His solcitor has wrote to me to say I am liable for this debt. But from what I have seen online this should be paid off when we sell the home? My sister has told me to argue against this but i am unsure on where i stand legally.
Re: Fdr help
February 20, 2020 10:25AM
Well, his solicitor would say that, wouldn't he/she? If the debt is in his name then he is the one liable for it. Whether any provision is made for it when capital is divided up will depend not only upon what the debt was incurred for but also upon who can most afford to shoulder the debt. If, say, a husband had a credit card debt in his name for £10,000 and he earned £100K and his wife £10K then in such circumstances the husband would almost certainly end up with the debt. It is not quite as clear cut as your husband's solicitor is saying (although you can't blame them for trying).
Re: Fdr help
February 26, 2020 02:24PM
This makes sense.
He earns about 1200 a month and i earn about 2000 depending on overtime. Sometimes with overtime I can bring home 2400
I am happy for the debts he has for the bathroom and holiday to be deducted from the house sale equity if we sell.
My assets around 15000 higher than his because of pension and other assets, his assetes is onky around 9000.
I am hoping the fdr judge can give a good opion on this. What would you suggest a judge would do.
Re: Fdr help
February 27, 2020 11:18AM
I think it is almost certain on these figures that at least the bathroom and holiday costs on his credit should be paid from the net proceeds of sale.

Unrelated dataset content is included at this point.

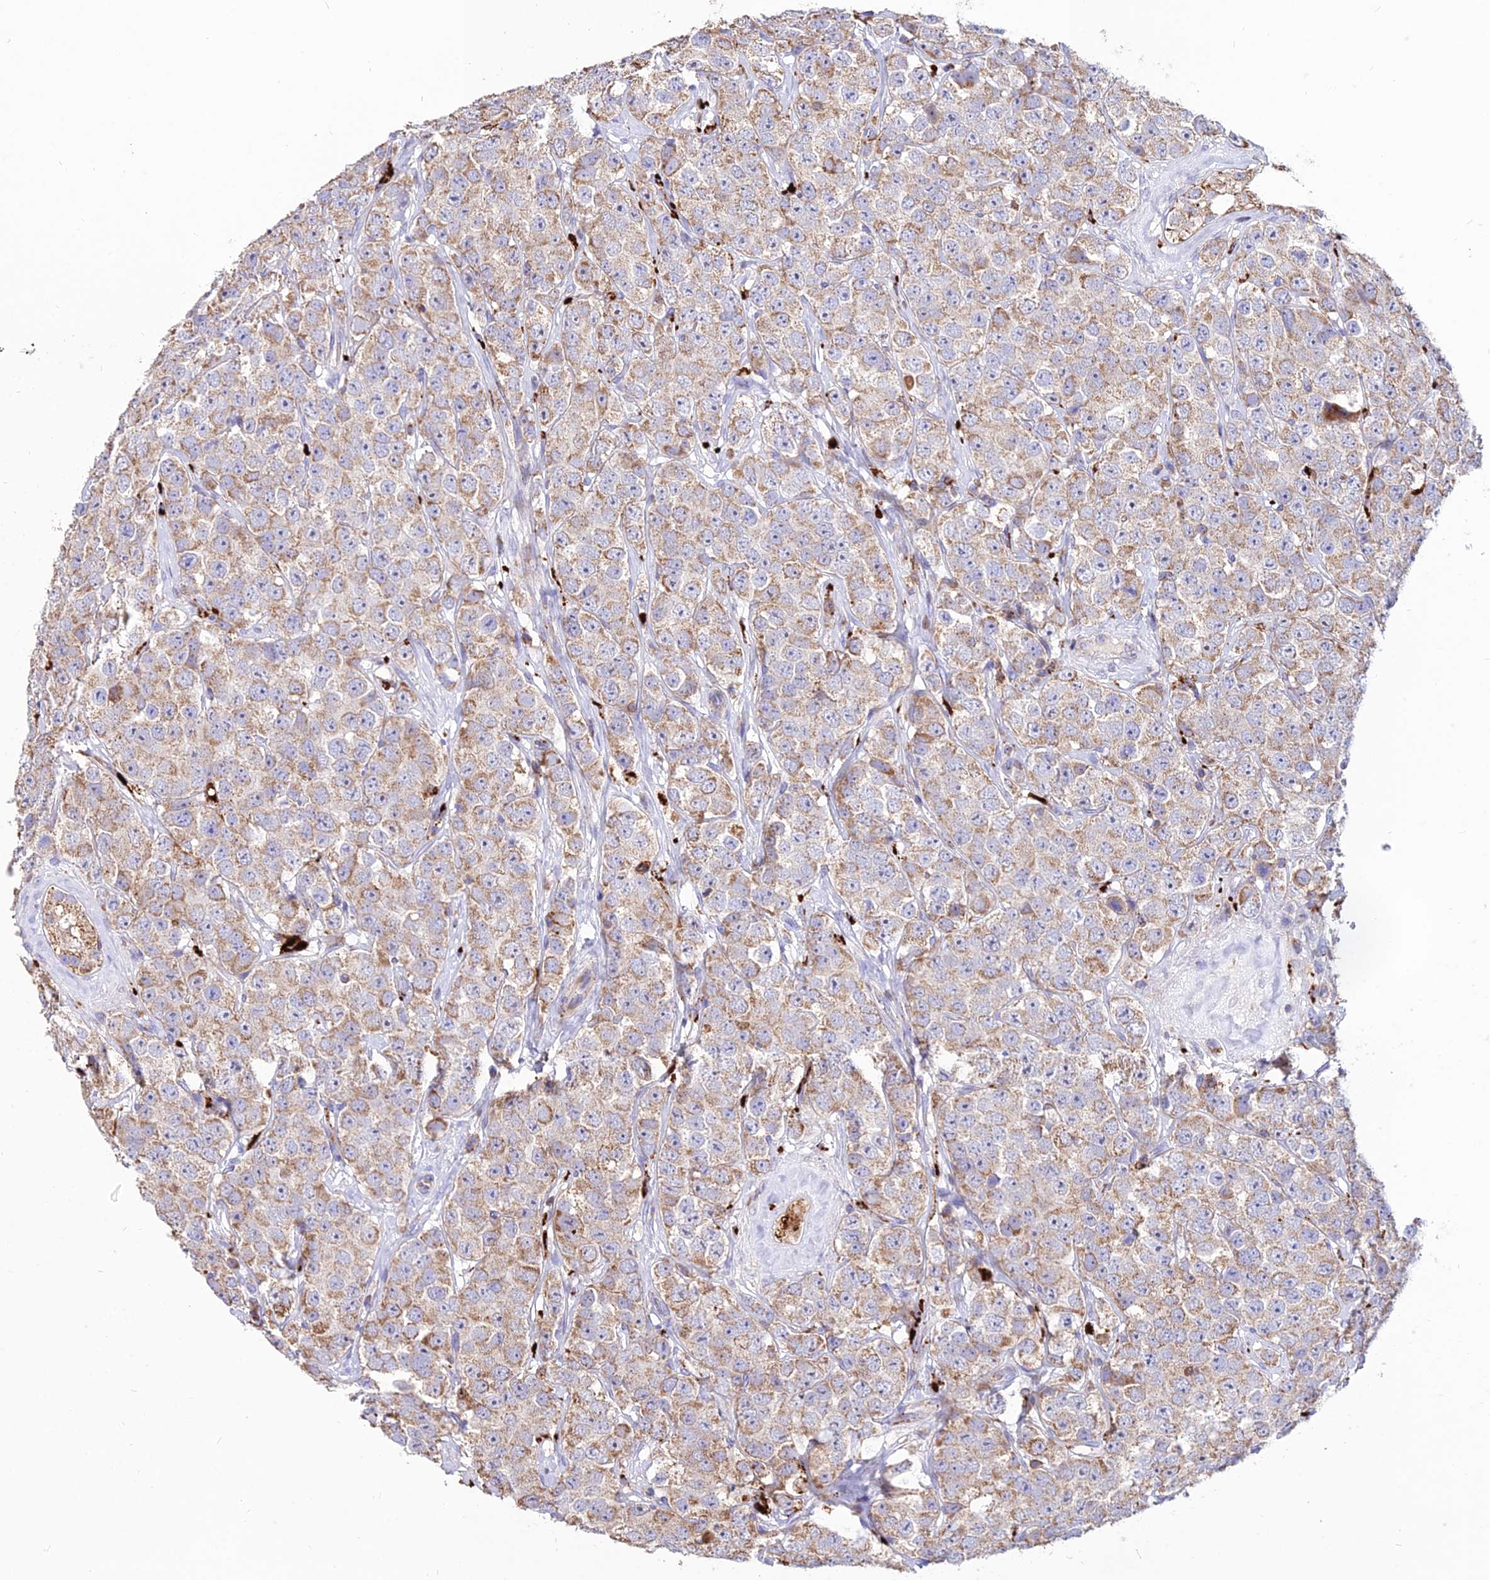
{"staining": {"intensity": "moderate", "quantity": ">75%", "location": "cytoplasmic/membranous"}, "tissue": "testis cancer", "cell_type": "Tumor cells", "image_type": "cancer", "snomed": [{"axis": "morphology", "description": "Seminoma, NOS"}, {"axis": "topography", "description": "Testis"}], "caption": "Protein expression by IHC displays moderate cytoplasmic/membranous staining in approximately >75% of tumor cells in testis cancer (seminoma). (IHC, brightfield microscopy, high magnification).", "gene": "PNLIPRP3", "patient": {"sex": "male", "age": 28}}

He doesn't have the income for it to be reasonable to expect him to take on the whole of this debt.
Re: Fdr help
February 28, 2020 11:00AM
This makes sense to me.
My sister is telling me she knows a solcitor who i should hire who will argue agaisnt this and a judge at the fdr would agree but i dont think that is thr right route.
Re: Fdr help
February 28, 2020 02:21PM
Arguing against it and winning an argument are two different things. As are what one judge may say at an FDR and what another would decide at a final hearing. Judges at an FDR will often make off the cuff remarks. Judges at final hearing are by nature more cautious because they are very conscious of the need to be fair to both parties.